I hope this post finds you well!
So, I just read a powerful book chapter, and it so made me think that I wanted to share.
Here’s an excerpt:
Chapter Title: I’ll Just Take the Shrimp: Embrace Your Weaknesses
Book: 18 Minutes by Peter Bregman, pp. 52, 53, 54
[Set up: Geoff, a very, VERY rich man, refuses to pay $1 extra–just $1!–to exchange salmon for shrimp on his salad, as he had desired to do.]
“What do you call that? Cheap? Strange? Dysfunctional? I call it the secret to his success. Not yours, by the way. His.
Geoff has a fixation on value. He can’t stand the idea of spending a single extra dollar if it doesn’t provide at least two dollars of extra value. Maybe that’s extreme. But so is a fortune (and foundation) of hundreds of millions of dollars. He’s not successful despite the quirk; he’s successful because of it.
And what’s made Geoff successful is that he’s not embarrassed about it. Or ashamed. he doesn’t hide or repress or deny it.
He uses it.
. . .
‘The most interesting novels,’ Newsweek editor Malcolm Jones wrote in a recent book review, ‘are the ones where the flaws and virtues can’t be pulled apart.’
That’s even truer for people. The most powerful ones don’t conquer their dysfunctions, quirks, and potentially embarrassing insecurities. They seamlessly integrate them to make an impact in the world.
Another man I know was the driving force behind health reforms that saved the lives of millions of people in the developing world. Literally millions. Certainly he achieved this feat with great strengths. . . .
But he had a quirk. He lived and worked in the hyper-intellectual world of the academia, where nuance is valued far above simplicity. Success as an academic traditionally lies in one’s ability to see and expound the gray.

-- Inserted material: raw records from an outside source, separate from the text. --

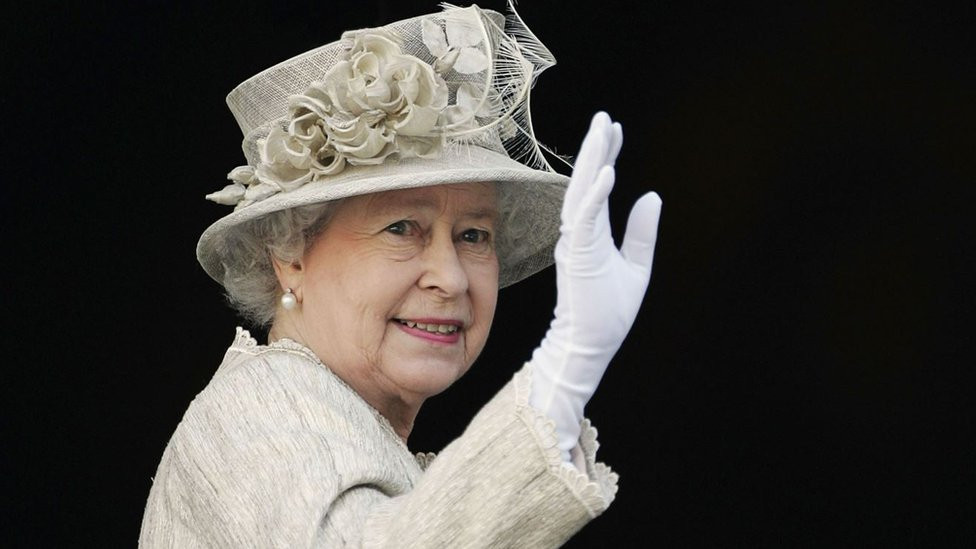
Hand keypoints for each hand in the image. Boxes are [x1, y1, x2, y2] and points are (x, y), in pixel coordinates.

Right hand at [528, 111, 661, 460]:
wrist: (590, 346)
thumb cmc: (608, 312)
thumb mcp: (636, 266)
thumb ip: (641, 232)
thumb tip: (652, 196)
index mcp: (591, 234)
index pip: (597, 187)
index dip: (605, 156)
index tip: (613, 129)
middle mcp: (579, 233)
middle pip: (586, 181)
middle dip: (595, 148)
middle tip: (603, 117)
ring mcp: (576, 243)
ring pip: (582, 192)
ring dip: (592, 161)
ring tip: (602, 130)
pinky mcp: (578, 256)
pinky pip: (586, 218)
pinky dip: (596, 194)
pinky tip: (608, 171)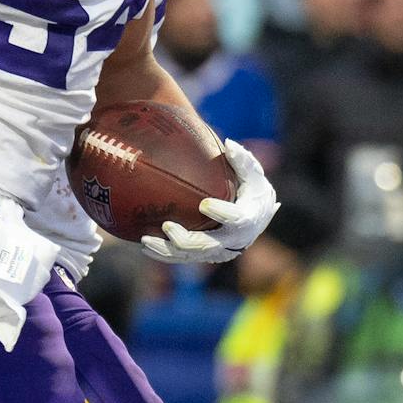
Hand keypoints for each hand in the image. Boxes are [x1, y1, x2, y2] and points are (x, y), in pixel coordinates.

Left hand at [143, 138, 278, 264]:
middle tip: (167, 226)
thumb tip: (228, 144)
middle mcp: (233, 241)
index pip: (236, 219)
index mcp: (248, 220)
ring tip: (146, 240)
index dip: (221, 214)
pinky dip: (164, 254)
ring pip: (190, 256)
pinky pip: (183, 258)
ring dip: (167, 250)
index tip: (205, 204)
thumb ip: (243, 160)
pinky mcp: (205, 255)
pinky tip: (144, 246)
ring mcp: (217, 251)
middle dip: (185, 239)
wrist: (257, 217)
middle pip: (207, 245)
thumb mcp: (254, 174)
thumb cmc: (253, 190)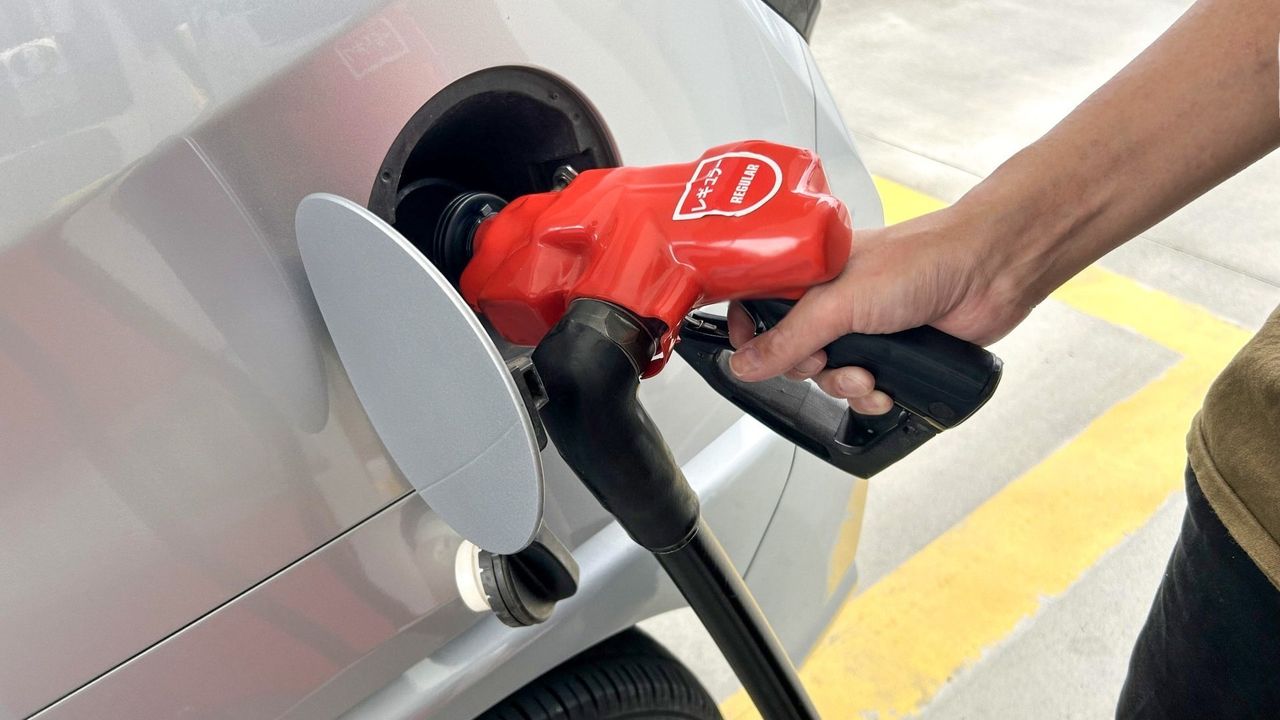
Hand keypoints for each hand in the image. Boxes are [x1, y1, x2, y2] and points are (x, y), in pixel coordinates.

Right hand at [726, 203, 1029, 413]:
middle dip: (807, 368)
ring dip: (844, 385)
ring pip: (827, 376)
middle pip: (791, 352)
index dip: (748, 331)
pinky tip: (886, 388)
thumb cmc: (923, 260)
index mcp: (812, 273)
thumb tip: (745, 363)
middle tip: (823, 359)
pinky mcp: (890, 354)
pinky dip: (871, 397)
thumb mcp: (840, 302)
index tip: (749, 352)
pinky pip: (861, 391)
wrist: (990, 274)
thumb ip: (789, 338)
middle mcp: (834, 300)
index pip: (758, 303)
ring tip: (868, 375)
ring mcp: (863, 328)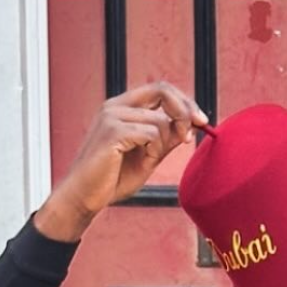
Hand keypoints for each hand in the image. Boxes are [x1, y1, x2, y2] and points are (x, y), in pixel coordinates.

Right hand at [35, 81, 207, 240]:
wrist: (85, 197)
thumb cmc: (112, 179)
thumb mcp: (146, 157)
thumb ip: (164, 140)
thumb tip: (189, 127)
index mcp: (123, 107)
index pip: (160, 89)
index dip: (185, 102)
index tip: (201, 121)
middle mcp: (116, 105)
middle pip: (163, 90)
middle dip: (185, 111)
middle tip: (191, 136)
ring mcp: (112, 115)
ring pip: (159, 120)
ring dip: (163, 145)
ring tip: (148, 160)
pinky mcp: (112, 131)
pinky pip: (151, 134)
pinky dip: (154, 150)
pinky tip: (143, 161)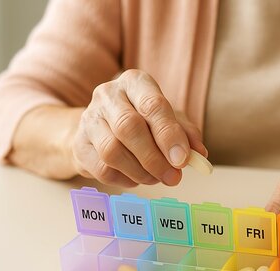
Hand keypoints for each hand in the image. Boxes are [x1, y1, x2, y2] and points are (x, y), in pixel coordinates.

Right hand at [72, 69, 207, 186]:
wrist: (100, 129)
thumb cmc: (143, 122)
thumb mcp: (170, 120)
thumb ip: (187, 134)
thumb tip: (200, 153)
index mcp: (135, 83)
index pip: (152, 105)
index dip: (169, 134)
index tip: (183, 159)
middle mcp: (108, 95)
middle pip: (129, 127)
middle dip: (155, 158)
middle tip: (174, 177)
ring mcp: (89, 119)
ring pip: (113, 151)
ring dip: (141, 172)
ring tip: (157, 178)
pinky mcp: (79, 145)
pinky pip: (103, 169)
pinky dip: (126, 179)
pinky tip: (137, 177)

But he never saw the gray. He saw the world in black and white, right and wrong. This simplistic view of the wold is something that people in academia try to hide or overcome all the time. But he never hid his simplicity. He embraced it. And that was the source of his power, the secret ingredient that enabled him to save so many lives. He cut through the morass of a debate and arrived at the simplicity of righteous action.
. . .
We all have quirks and obsessions like these. Maybe won don’t admit them, even to ourselves. Or we worry that they detract from our success and work hard to train ourselves out of them.
But that’s a mistake. Our quirks very well may be the secret to our power. . . .”
So, aside from your feelings about Bregman’s characterization of the academy, do you have a major quirk that you work?
I’m inspired! I keep centering on the sentence “They seamlessly integrate them [those quirks of theirs] to make an impact in the world.”
So, I’ve been viewing my quirk as a problem, and it would be AWESOME (and is highly possible, I think!!!) to have it work in my favor as a researcher-writer and joiner-to-my-field.
Just wanted to share! Thought-provoking, no?